Ages: | 10 and up |
Players: | 2 |
Playing Time: | 25 - 40 mins |
**PREORDER**
Operation Barclay is a two-player game of low/medium complexity about the intelligence war between the Allies and their Abwehr counterparts in the Mediterranean theater in 1942-1943.
With the Axis powers ejected from North Africa, there was debate as to where the Allies might strike next. At Casablanca (January 14-24, 1943), Roosevelt and Churchill agreed the next target: Operation Husky, the invasion of Sicily, would begin July 9 1943 — but there was a problem. The Axis powers suspected Sicily would be the target, and knew there were deception activities in motion to attempt to mislead them about what they already knew.
On top of this, with Operation Husky already planned for early July, there was little time for Allied intelligence to work with. In these six months, Allied intelligence had to create sufficient disinformation to persuade their intelligence counterparts, the Abwehr, that the primary attack and a suspected secondary attack would be aimed elsewhere within the Mediterranean. This essential intelligence operation was dubbed "Operation Barclay".
Operation Barclay puts players in the shoes of competing military intelligence directors who are attempting to mask or learn the truth about the Allied invasion plans for 1943. The Abwehr must attempt to learn where the Allies intend to land next. The London Controlling Section (LCS), the core intelligence agency responsible for Allied intelligence, must prevent the Abwehr from discovering the truth.
The LCS player uses a variable set-up, placing tiles face down to establish where amongst the five geo-strategic options in the Mediterranean a primary and a secondary offensive will occur. Over the course of the six game months, the Abwehr player attempts to win sufficient evidence tokens to be able to turn enough of these tiles face-up to reveal where the Allied offensives will come. Every evidence token the LCS player wins prevents another tile from being revealed.
To win evidence tokens, players build hands of five cards to take tricks, similar to poker. While having the best hand will secure two evidence tokens, correctly betting after each player reveals the first three cards of each hand on who will have the best five-card hand is worth three evidence tokens. Thus, getting and bluffing and seeding disinformation is more important than being lucky with a card draw. In addition, each player competes for another evidence token by having the most raid or reconnaissance icons on their cards.

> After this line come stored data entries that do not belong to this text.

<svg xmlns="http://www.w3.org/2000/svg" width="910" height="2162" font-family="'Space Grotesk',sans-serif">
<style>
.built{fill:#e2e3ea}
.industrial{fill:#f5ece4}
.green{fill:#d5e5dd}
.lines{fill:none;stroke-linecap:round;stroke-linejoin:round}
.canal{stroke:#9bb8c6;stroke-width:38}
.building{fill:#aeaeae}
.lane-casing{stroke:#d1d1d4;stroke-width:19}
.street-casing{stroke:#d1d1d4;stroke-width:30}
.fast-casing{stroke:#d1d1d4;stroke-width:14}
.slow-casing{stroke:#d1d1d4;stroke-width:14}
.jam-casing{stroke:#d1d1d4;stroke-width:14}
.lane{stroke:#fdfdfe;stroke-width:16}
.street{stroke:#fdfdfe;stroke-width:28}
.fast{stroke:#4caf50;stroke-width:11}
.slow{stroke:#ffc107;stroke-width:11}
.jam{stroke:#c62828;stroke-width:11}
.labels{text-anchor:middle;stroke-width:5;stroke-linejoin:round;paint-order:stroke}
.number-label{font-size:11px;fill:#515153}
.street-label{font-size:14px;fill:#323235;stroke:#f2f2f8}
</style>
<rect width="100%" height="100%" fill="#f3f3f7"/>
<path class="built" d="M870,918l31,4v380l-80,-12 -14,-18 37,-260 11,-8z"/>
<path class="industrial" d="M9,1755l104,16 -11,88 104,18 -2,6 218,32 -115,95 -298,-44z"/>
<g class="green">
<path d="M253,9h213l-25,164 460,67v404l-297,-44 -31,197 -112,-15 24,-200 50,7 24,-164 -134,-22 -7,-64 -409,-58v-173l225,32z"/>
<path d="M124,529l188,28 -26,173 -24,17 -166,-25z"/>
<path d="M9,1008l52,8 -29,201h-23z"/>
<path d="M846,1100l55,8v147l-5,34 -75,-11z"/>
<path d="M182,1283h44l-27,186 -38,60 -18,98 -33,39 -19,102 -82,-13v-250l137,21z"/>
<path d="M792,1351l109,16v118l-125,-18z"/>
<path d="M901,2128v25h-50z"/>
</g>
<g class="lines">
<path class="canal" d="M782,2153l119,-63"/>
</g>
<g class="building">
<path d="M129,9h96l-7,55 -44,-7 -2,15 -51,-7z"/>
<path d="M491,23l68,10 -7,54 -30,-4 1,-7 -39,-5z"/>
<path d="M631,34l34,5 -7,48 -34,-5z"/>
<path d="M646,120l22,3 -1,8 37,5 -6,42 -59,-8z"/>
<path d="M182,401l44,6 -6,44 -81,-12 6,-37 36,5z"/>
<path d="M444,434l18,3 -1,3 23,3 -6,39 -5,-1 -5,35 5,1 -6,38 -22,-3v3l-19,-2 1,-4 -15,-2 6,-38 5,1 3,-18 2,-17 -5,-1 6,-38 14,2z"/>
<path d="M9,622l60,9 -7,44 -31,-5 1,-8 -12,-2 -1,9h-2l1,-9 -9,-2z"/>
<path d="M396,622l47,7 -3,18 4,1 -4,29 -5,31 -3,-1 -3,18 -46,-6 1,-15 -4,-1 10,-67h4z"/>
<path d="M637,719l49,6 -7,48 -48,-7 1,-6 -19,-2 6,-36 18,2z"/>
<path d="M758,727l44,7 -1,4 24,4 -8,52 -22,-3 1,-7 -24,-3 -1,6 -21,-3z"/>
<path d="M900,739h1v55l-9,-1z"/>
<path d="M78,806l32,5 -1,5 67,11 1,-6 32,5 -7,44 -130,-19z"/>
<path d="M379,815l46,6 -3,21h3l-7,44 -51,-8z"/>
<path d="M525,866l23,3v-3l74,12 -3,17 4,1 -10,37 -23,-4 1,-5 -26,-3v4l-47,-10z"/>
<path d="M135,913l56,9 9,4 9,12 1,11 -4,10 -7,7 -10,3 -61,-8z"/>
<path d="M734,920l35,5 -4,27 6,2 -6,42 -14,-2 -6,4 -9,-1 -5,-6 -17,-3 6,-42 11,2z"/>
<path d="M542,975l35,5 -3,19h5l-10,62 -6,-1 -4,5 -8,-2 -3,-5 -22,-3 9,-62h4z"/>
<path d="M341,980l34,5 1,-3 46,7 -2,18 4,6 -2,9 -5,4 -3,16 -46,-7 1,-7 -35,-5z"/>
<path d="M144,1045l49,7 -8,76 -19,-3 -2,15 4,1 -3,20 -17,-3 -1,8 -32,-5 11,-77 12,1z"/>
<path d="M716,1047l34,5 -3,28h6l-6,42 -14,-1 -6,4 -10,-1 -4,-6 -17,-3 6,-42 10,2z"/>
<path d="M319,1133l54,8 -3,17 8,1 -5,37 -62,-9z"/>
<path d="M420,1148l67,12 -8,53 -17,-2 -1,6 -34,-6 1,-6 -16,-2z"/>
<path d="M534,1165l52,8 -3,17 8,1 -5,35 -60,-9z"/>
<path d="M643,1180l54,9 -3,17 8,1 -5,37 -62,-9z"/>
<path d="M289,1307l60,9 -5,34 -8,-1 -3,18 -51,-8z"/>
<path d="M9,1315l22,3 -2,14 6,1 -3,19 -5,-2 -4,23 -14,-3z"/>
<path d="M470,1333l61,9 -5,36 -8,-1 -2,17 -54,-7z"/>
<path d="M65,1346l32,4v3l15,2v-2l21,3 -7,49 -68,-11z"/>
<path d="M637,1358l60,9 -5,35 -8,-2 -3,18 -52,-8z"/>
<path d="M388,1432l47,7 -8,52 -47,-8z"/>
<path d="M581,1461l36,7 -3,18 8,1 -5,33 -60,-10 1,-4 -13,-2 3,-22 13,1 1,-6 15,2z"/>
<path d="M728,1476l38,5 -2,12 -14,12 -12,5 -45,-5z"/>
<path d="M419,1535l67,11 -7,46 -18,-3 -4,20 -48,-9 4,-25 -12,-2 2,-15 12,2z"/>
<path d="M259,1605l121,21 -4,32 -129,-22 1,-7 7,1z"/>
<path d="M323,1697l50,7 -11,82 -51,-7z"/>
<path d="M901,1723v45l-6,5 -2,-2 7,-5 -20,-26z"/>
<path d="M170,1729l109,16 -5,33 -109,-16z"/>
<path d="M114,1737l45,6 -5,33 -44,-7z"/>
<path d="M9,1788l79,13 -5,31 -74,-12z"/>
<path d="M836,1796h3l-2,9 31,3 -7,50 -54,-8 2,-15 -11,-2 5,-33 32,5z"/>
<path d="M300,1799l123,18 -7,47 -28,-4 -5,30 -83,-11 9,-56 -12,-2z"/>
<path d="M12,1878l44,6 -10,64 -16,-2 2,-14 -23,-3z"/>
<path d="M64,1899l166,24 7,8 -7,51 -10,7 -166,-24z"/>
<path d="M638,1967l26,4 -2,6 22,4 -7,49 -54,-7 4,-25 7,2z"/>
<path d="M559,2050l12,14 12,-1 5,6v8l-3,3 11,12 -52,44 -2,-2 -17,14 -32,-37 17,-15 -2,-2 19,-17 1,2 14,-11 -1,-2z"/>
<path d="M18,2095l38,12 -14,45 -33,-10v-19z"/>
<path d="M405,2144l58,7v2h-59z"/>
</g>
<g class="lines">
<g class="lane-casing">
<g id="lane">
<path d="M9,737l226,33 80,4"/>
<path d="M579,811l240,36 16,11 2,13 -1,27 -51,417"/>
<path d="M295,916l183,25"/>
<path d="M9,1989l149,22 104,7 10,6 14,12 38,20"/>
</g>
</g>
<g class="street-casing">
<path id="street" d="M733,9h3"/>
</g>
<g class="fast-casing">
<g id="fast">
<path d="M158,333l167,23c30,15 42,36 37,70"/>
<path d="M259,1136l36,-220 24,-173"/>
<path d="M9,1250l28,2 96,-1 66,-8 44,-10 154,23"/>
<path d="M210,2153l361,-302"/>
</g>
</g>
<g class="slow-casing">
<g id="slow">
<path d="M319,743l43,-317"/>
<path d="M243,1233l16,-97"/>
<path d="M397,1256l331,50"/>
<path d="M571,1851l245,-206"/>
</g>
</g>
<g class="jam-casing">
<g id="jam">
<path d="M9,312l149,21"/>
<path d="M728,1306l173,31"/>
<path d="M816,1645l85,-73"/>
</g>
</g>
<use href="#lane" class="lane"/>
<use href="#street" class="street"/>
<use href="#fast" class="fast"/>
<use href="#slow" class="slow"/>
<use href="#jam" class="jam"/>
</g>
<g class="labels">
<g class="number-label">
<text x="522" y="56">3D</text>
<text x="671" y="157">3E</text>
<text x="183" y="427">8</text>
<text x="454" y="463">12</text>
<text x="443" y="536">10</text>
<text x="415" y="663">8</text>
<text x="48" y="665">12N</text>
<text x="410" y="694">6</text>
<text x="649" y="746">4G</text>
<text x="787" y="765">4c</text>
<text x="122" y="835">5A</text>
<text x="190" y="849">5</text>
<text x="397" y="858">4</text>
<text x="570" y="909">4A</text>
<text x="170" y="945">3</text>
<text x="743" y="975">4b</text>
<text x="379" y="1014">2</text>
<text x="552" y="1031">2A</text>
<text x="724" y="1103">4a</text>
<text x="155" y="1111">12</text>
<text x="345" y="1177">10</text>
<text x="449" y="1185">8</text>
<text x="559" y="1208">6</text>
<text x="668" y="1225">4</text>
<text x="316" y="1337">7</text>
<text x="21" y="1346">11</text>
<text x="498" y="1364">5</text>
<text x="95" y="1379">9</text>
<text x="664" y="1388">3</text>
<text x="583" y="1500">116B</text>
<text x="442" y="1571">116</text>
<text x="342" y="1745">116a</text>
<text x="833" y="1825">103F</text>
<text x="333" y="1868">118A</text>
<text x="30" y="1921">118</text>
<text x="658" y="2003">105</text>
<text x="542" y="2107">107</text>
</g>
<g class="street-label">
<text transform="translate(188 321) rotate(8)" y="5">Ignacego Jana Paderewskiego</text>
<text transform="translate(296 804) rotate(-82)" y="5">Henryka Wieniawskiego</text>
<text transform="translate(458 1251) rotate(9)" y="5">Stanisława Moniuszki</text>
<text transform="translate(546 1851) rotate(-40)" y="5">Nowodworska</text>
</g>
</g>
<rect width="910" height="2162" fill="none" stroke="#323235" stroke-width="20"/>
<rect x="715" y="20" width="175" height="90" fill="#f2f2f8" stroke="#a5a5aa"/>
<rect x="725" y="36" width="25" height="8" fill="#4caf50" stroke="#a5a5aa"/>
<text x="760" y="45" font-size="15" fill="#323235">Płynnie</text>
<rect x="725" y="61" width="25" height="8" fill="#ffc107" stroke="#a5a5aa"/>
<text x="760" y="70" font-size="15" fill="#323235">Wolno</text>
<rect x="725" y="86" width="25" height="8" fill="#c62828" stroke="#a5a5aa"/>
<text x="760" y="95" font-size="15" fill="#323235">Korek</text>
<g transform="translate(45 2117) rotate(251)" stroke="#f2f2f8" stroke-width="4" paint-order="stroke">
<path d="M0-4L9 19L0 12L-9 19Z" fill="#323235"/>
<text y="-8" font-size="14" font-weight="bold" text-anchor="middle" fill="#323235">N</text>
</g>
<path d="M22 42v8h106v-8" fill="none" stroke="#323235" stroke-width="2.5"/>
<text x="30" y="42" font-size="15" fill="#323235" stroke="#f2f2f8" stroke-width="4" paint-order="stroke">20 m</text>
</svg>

Further, players have ways to manipulate the decks from which they draw. They may create a double-cross deck, allowing them to leave cards useful to them face down in a deck to draw from when they choose later — unless the other player takes those cards instead...but perhaps the player who planted those cards was bluffing and hoping the other player would waste their draw on a useless card...
Alternatively, players may draw from their own dedicated deck to augment their hands with unique abilities inspired by historical figures, events, and capabilities. The LCS has access to Ultra — decrypts of German codes — but this alone will not be enough if it's not used carefully.